Extracted data entries:

◆ ◆ ◆ ◆ ◆ ◆ ◆

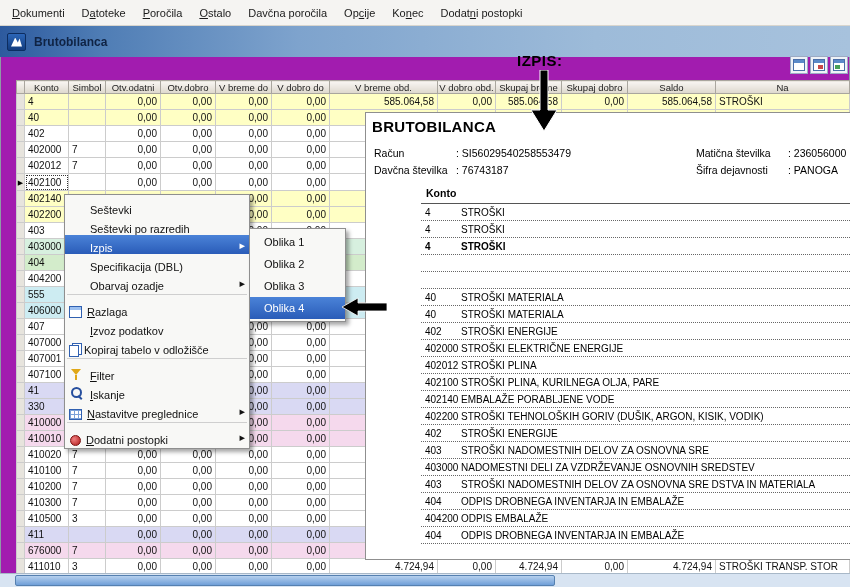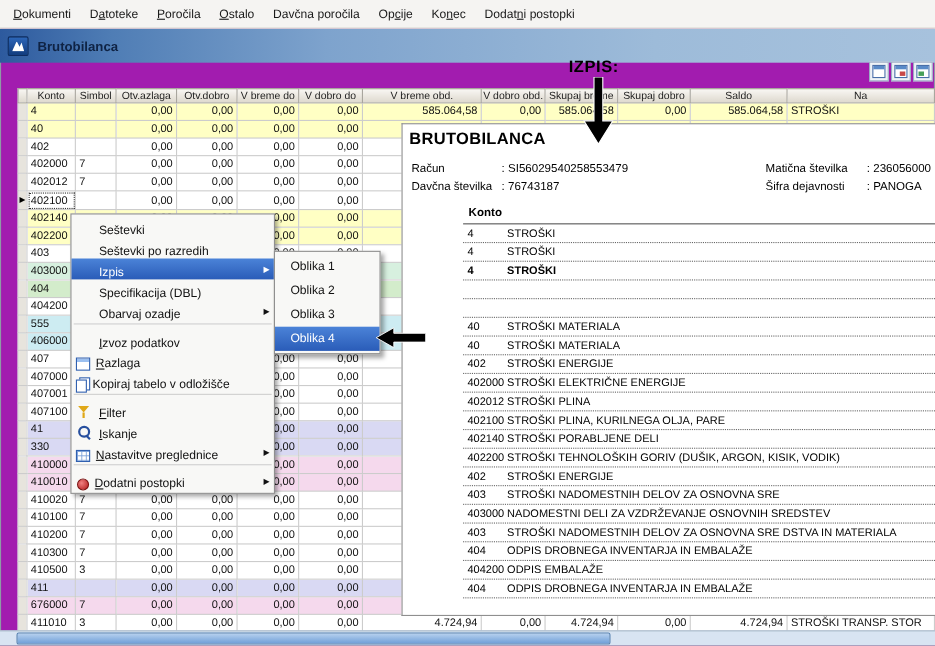--- a/index.html
+++ b/index.html
@@ -142,7 +142,7 @@
       <th></th>
           <th>Konto</th>
           <th>Simbol</th>
-          <th>Otv.azlaga</th>
+          <th>Otv.odatni</th>
           <th>Otv.dobro</th>
           <th>V breme do</th>
           <th>V dobro do</th>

◆ ◆ ◆ ◆ ◆ ◆ ◆

● **What needs to be done**
Word for word, reproduce all the data, but not the pictures.

● **Response to this exercise**
--- a/index.html
+++ b/index.html
@@ -142,7 +142,7 @@
       <th></th>
           <th>Konto</th>
           <th>Simbol</th>
-          <th>Otv.azlaga</th>
+          <th>Otv.odatni</th>
           <th>Otv.dobro</th>
           <th>V breme do</th>
           <th>V dobro do</th>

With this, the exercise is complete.